Jeff Berman, Group News Editor -- Logistics Management, 4/8/2008

NEW YORK—The plan proposed by New York Mayor Michael Bloomberg to charge a fee to drivers entering the most congested parts of Manhattan appears to have hit a permanent roadblock.

The New York State Assembly rejected the proposal yesterday, according to various media reports.

Bloomberg’s plan, which was initially proposed on Earth Day in 2007, called for cars and trucks (those with low emissions being exempt) be required to pay $8 and $21, respectively, when entering Manhattan below 60th Street from 6 a.m. to 6 p.m. on weekdays. When the plan was first rolled out, it was slated for vehicles entering Manhattan below 86th Street. While motorists and truckers driving along Manhattan’s east and west sides would not have been fined under the original plan, the fee would have been deducted from the tolls commuters already pay to come into Manhattan via the connecting bridges or tunnels.

In recent weeks, it appeared that the congestion pricing initiative’s chances of passing were promising, with New York Governor David A. Paterson saying he supported it late last month, along with a recommendation from the New York City Traffic Mitigation Office, a unit for the New York State Department of Transportation, which was charged with implementing the congestion pricing initiative had it passed.

And on April 1, the New York City Council signed off on the measure by a close 30-20 vote. Heading into the state assembly, congestion pricing also had the support of New York State Senate Majority Leader Joseph L. Bruno.

In the assembly, the concept of congestion pricing faced major opposition from legislators from New York’s outer boroughs and city suburbs that said it would “unfairly target commuters and their constituents,” according to a Wall Street Journal report. New York State Speaker of the House Sheldon Silver added that many assembly speakers did not believe in that concept, which many felt was flawed. 

As a result of the assembly’s decision, New York will miss out on $354 million in federal funding for mass transit improvements through the United States Department of Transportation Urban Partnership.

Department of Transportation Secretary Mary E. Peters, a proponent of congestion pricing as part of an effort to reduce myriad surface transportation issues, considered the news of the assembly’s decision disappointing.

“New York has engaged in one of the most vigorous and significant debates about transportation policy in modern U.S. history,” said Peters. “ While [this] announcement, if accurate, is deeply disappointing, New York’s mounting traffic and environmental woes point to congestion pricing as an inevitable solution, even if not in the next few months or with the assistance of federal Urban Partnership dollars. 

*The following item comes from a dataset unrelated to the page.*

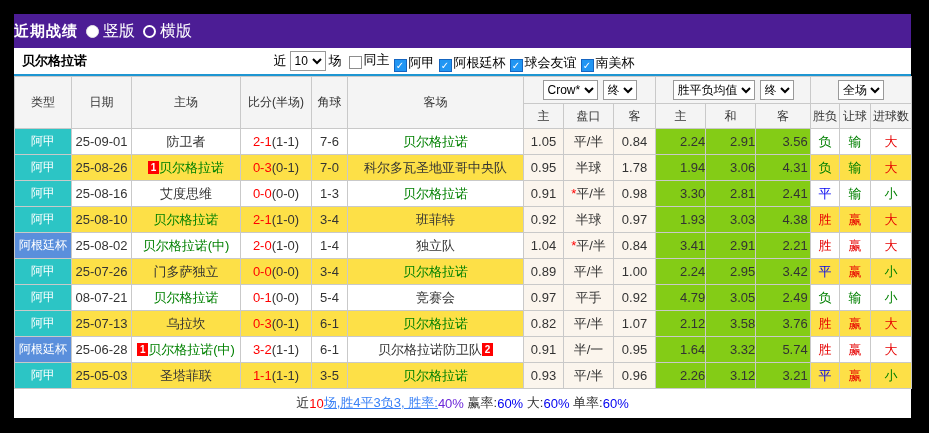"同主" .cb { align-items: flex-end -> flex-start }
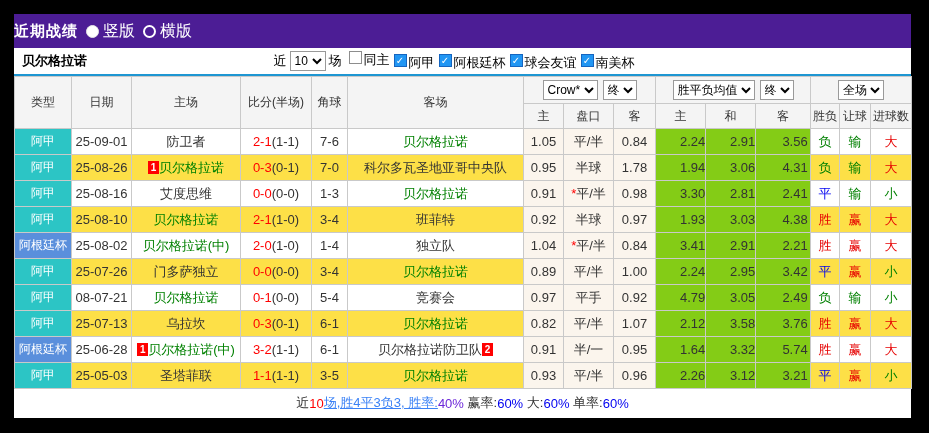"2.24" .c-mean { background: #84cc16 -> #eab308 }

Peters added that the DOT will engage with many U.S. cities that have put forward ambitious traffic fighting plans to discuss how they could use this funding to cut traffic, improve transit and reduce pollution.

Even if this plan had been approved, there may not have been much to gain for shippers, according to John Gentle, Logistics Management columnist and president of John A. Gentle & Associates LLC, in a recent interview.

“Let’s recognize that any vehicle over 48 feet is not allowed in New York City in the daytime,” said Gentle. “This is not a heavy duty truck fixture. It is more geared for things like FedEx delivery trucks moving parcels. Parcel and less-than-truckload carriers say they move about two miles per hour or less in New York during the day, but they are coming there, because it is the only time [receivers] are in their offices. I cannot imagine that picture is changing at all.”

Gentle added that New York City already has rules regarding when commercial vehicles can be used to deliver goods and services, said Gentle.

“My sense is that this could [have been] viewed as a revenue gainer,” he said. “There is a system like this in London, which has been largely ineffective, with even more people driving into the city and paying a higher fee, and now fees are being raised again.”

Gentle added it is highly unlikely a system like this would have solved congestion-related problems.